Парадокс французской культуры конца 30-х начала 40-х годов – периода, когда началась оккупация Франции немецкими войсками, заключается в том, что именно в это время во Франции выходят лучшие книги, пишутся картины, снимаются фильмы, которые впоследствии станут легендами французского кино. Как, например, «Набережная туманов» или «Дети райка».
В эти годы Деснос пишет, помимо стихов и прозы, сценарии к фильмам – известны одиннадцать его сценариев и набросков. Вместе с тем, с началом оккупации он выступает по партизанскому радио и собирает сведения о передвижении германских войск.
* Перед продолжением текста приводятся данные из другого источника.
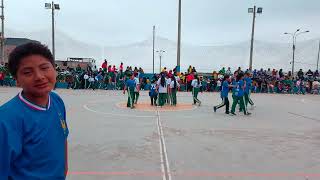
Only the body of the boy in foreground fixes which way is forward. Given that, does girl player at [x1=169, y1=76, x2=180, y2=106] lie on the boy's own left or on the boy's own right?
on the boy's own left

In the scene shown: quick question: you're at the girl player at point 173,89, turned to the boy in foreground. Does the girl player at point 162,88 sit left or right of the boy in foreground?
right

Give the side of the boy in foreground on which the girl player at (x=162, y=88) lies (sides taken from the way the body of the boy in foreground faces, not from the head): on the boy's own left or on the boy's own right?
on the boy's own left

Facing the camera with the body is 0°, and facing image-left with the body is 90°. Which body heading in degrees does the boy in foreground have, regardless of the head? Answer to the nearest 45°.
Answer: approximately 315°
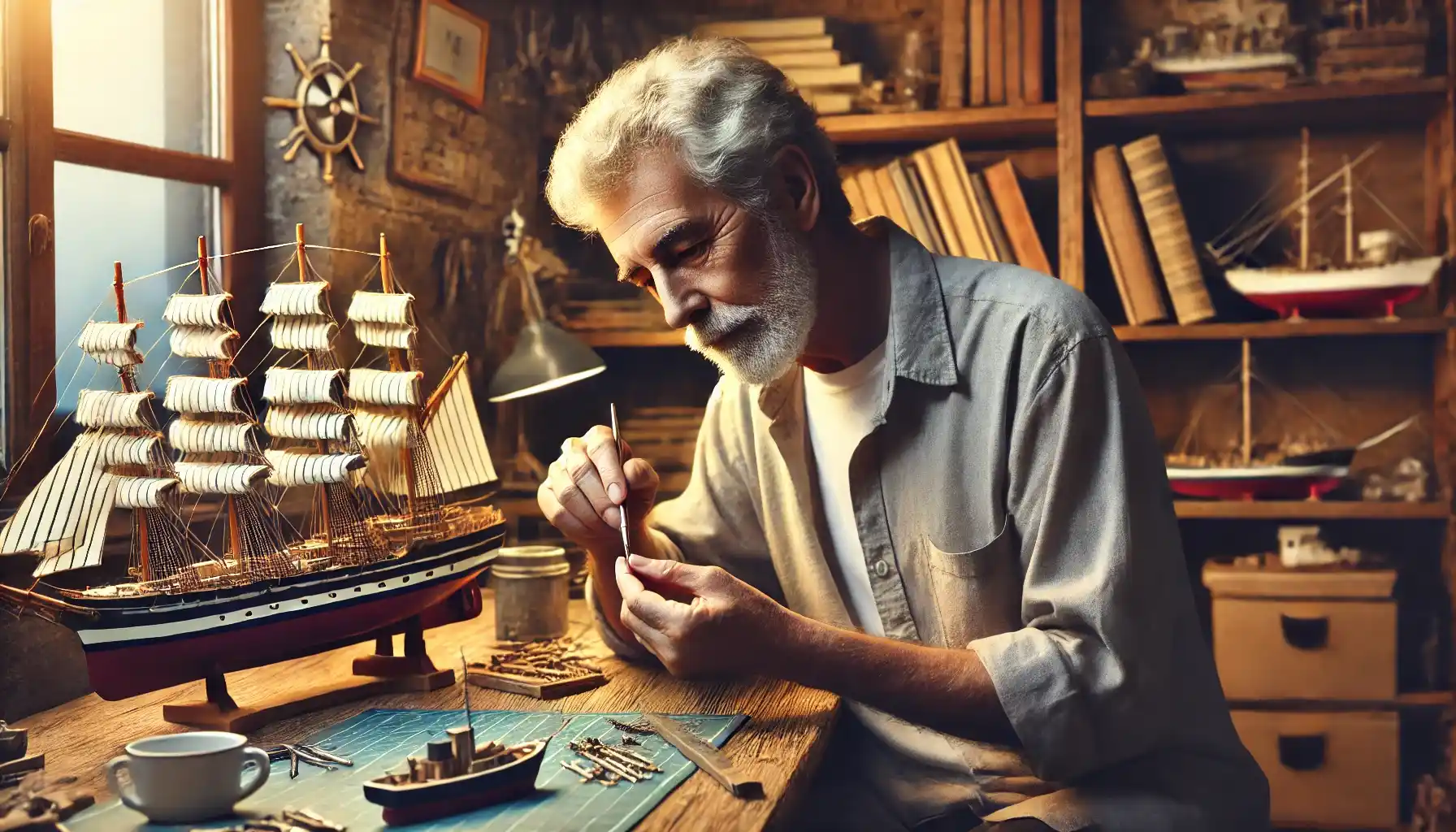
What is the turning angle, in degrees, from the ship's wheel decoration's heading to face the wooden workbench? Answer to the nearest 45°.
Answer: approximately 45° to its right

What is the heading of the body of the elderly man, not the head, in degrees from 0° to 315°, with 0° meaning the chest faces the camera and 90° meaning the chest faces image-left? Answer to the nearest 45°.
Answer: approximately 45°

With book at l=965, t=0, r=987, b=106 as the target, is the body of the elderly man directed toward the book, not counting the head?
no

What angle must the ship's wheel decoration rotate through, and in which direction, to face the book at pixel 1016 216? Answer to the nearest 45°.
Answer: approximately 45° to its left

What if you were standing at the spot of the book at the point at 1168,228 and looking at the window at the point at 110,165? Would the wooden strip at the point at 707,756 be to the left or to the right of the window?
left

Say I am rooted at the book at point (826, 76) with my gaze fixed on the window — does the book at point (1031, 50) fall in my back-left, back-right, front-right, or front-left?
back-left

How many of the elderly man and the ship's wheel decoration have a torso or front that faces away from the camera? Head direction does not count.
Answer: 0

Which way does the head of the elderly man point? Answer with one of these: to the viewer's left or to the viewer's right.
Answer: to the viewer's left

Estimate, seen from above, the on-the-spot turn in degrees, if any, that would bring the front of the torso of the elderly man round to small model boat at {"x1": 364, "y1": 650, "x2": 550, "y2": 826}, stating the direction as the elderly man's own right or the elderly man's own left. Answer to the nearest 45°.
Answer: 0° — they already face it

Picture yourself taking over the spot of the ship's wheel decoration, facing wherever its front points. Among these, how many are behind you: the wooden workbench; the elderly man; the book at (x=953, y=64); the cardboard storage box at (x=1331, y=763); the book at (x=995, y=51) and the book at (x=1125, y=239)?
0

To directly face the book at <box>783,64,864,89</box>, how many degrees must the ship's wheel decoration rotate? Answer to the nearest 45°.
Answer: approximately 45° to its left

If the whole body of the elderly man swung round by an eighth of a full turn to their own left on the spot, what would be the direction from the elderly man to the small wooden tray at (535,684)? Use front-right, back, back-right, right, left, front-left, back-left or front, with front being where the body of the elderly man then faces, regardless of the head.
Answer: right

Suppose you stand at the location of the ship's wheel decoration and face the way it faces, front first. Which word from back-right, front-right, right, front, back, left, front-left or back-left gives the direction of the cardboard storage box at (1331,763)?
front-left

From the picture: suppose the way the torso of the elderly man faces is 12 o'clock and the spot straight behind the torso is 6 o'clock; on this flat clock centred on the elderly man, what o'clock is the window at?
The window is roughly at 2 o'clock from the elderly man.

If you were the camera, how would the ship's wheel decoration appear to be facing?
facing the viewer and to the right of the viewer

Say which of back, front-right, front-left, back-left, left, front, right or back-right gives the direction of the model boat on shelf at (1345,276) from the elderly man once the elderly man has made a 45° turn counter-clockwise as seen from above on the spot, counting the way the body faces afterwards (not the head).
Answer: back-left

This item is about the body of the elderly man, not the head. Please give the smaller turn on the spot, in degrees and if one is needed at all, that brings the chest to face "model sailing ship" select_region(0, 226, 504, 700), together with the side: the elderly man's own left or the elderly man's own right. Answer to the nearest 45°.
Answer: approximately 45° to the elderly man's own right
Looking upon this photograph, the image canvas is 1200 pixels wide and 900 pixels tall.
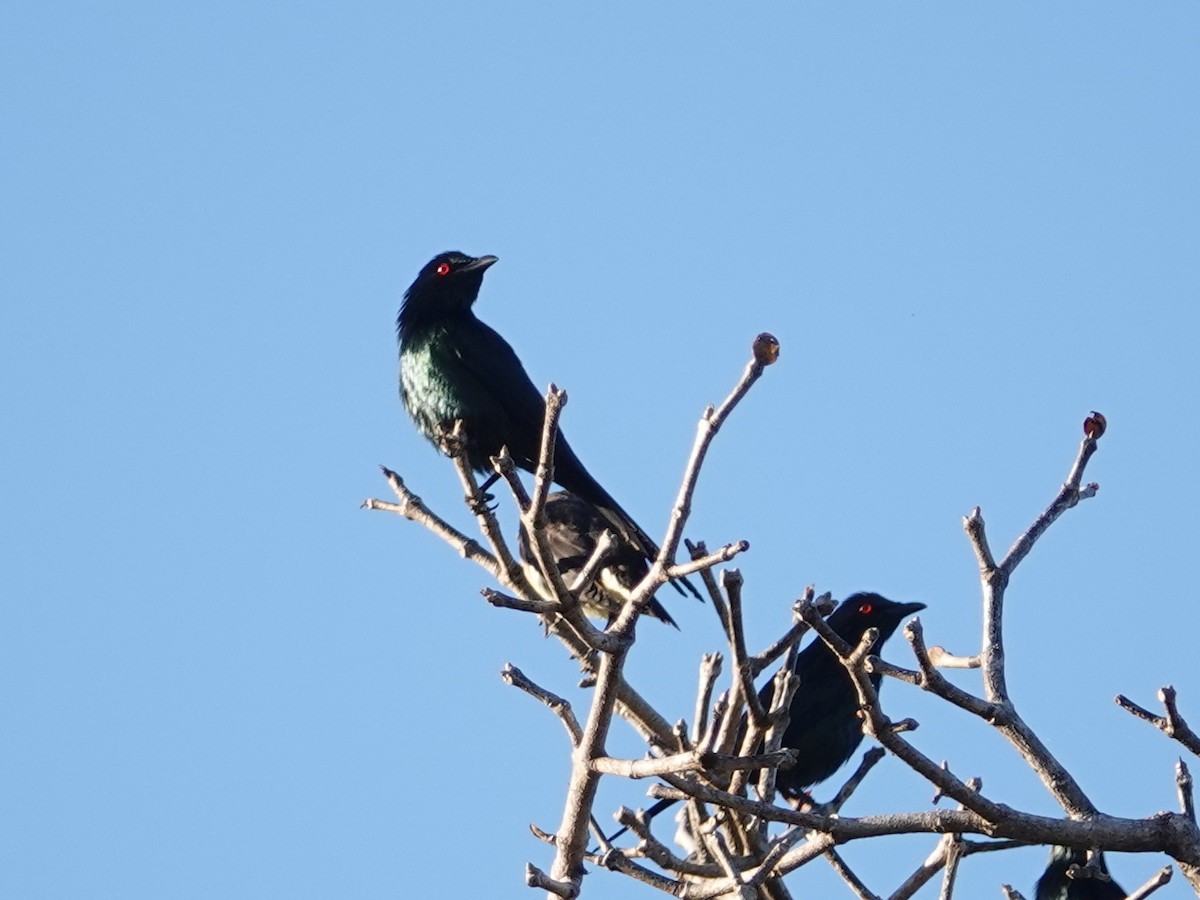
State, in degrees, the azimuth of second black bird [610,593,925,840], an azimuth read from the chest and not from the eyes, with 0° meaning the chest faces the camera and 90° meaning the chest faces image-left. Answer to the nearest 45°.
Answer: approximately 270°

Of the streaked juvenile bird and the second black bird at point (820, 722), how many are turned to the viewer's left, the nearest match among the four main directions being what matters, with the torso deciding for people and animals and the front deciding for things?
1

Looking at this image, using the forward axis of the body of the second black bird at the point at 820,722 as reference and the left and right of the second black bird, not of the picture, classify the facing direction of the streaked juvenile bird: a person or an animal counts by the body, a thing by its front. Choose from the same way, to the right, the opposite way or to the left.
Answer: the opposite way

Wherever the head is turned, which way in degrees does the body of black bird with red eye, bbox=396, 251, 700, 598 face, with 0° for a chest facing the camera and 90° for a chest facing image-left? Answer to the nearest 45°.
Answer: approximately 45°

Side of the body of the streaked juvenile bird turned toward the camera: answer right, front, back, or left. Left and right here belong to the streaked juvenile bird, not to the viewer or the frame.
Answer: left

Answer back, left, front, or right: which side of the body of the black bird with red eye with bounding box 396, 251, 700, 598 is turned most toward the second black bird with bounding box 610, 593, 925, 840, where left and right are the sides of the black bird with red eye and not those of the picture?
back

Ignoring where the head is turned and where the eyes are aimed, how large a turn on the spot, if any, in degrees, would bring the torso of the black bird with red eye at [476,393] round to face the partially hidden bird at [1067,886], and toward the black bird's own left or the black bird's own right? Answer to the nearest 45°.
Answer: approximately 180°

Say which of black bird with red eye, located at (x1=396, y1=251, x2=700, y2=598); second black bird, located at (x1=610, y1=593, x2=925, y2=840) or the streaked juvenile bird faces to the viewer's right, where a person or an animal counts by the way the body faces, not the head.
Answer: the second black bird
В феврале 1944 года оставаться в Париже стало опасно. Друзья предупредили Десноса о готовящемся аресте. Однако скрываться он не стал, поскольку считал, что его побег спровоцирует арест жены Юки.
Деснос был арестован 22 февраля 1944 года. За неделю до ареста состоялась премьера фильма по его сценарию «Здравствуйте дамы, здравствуйте господа!», снятого Ролланом Тюалем. Робера Десноса отправили сначала в лагерь для политзаключенных Компьен, затем были Освенцим, Бухенвальд и Терезин. В июне 1945 года его не стало.
Написанная в лагерях «Последняя поэма» (Le dernier Poème), переправленная во Францию чешским студентом Йозефом Стуной, была посвящена Юки (Люси Баду).
В эссе о Маке Сеннете, «освободителе кино», Деснос замечает, что «все выдающиеся жизни пронизаны неким бурлеском, этим лирическим юмором до такой степени, что бурлеск в конечном счёте оказывается самой неожиданной разновидностью лиризма» [25]. Таким бурлеском отличалось воинствующее свободолюбие самого Десноса – он всё время был другим,меняясь в поисках единственного пути. Именно этим и объясняется его судьба, вместившая в себя зарифмованные друг в друга жизнь и смерть.




[1] [105] и далее – ссылка на страницу издания.